13-01-2026 21:45 - Affaire Mohamed Ould Ghadde : renvoi devant le tribunal correctionnel et placement en détention
SHEMS MAARIF - Le juge d’instruction du cinquième cabinet du tribunal de Nouakchott-Ouest a décidé de renvoyer Mohamed Ould Ghadde, président de l’Organisation pour la transparence globale, devant le tribunal correctionnel.
Au cours de l’instruction, le magistrat a refusé de recevoir des documents présentés par l’intéressé et relatifs au marché du laboratoire de la police. Mohamed Ould Ghadde avait indiqué son intention de transmettre ces pièces à la justice à la suite de la décision du parquet de classer l’affaire sans suite à l’égard des personnes concernées.
Mohamed Ould Ghadde avait été interpellé dans la nuit du dimanche 14 décembre par des agents de sécurité en civil, sur ordre du parquet, quelques heures après avoir annoncé publiquement détenir des documents et des éléments de preuve en lien avec le dossier du laboratoire de la police.
Présenté au parquet le vendredi 19 décembre, il a été poursuivi pour les infractions suivantes : atteinte à l’autorité des décisions judiciaires, entrave au fonctionnement de la justice, outrage à des fonctionnaires et agents de la force publique, et diffusion de fausses informations par le biais d’Internet.

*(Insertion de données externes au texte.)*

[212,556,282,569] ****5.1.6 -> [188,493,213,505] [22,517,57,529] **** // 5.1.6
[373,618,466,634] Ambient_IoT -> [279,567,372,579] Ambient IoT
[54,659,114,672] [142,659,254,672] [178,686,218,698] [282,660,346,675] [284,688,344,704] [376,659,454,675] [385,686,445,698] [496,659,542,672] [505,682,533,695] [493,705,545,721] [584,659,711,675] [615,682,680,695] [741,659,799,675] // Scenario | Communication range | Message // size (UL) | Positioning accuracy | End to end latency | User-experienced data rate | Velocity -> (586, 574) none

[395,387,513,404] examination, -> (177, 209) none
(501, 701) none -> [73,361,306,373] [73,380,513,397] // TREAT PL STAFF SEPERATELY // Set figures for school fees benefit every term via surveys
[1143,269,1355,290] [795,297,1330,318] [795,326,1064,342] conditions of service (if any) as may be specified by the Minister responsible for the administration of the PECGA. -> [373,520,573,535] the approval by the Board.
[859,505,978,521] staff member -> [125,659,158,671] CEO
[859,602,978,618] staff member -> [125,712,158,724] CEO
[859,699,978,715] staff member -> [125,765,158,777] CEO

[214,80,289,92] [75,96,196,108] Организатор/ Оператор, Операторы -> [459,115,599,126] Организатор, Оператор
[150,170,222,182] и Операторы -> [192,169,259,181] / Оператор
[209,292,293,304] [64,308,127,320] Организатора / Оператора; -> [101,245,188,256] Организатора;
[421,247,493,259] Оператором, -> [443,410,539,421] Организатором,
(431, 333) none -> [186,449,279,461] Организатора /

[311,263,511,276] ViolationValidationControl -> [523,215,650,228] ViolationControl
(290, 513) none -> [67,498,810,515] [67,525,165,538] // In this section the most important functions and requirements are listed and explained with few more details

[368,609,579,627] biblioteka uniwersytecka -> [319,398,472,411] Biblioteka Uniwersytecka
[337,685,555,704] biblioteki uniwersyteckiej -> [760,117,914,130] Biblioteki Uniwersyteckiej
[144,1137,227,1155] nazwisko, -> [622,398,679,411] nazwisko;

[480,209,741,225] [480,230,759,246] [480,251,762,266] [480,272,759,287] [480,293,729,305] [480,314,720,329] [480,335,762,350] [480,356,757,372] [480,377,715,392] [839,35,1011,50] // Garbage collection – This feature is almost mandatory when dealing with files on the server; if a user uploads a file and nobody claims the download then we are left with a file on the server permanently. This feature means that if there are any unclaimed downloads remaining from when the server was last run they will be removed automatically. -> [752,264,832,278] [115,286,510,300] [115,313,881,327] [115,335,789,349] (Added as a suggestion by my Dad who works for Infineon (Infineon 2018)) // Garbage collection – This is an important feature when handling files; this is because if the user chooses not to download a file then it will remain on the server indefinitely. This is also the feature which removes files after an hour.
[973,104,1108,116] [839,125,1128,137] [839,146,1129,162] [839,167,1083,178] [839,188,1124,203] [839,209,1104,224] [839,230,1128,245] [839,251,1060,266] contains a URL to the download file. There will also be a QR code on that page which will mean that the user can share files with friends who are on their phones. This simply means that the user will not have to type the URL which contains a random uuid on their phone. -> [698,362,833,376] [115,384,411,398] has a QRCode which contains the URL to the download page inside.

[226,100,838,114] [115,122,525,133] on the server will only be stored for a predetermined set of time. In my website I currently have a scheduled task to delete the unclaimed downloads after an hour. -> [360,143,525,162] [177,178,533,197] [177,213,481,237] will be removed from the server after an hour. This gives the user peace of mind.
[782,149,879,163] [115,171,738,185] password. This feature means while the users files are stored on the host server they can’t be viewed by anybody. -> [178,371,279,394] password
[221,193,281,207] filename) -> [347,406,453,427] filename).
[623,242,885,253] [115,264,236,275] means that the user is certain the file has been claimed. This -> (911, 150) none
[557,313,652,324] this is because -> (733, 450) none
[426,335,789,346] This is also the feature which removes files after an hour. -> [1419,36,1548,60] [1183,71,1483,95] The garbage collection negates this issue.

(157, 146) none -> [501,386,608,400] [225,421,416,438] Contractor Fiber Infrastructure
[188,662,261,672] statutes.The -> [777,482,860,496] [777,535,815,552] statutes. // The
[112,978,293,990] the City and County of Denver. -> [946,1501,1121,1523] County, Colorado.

Ces poursuites sont fondées sur les articles 204, 206, 207, 208 et 348 du Code pénal, les articles 3 et 5 de la loi relative à la lutte contre la manipulation de l’information, ainsi que l’article 21 de la loi relative à la lutte contre la corruption. Le parquet a requis son placement en détention et son renvoi devant le juge d’instruction.
Le même jour, le juge d’instruction a rejeté la demande de placement en détention et a décidé de soumettre Mohamed Ould Ghadde à un contrôle judiciaire, assorti d’une interdiction de publication ou de prise de parole concernant le dossier du marché de réalisation d’un laboratoire de police scientifique.
Par arrêt rendu le lundi 22 décembre 2025, la chambre d’accusation de la Cour d’appel de Nouakchott a annulé la décision de placement sous contrôle judiciaire et a ordonné l’incarcération de l’intéressé. Celui-ci a été conduit en détention le mardi suivant par des agents de sécurité en civil.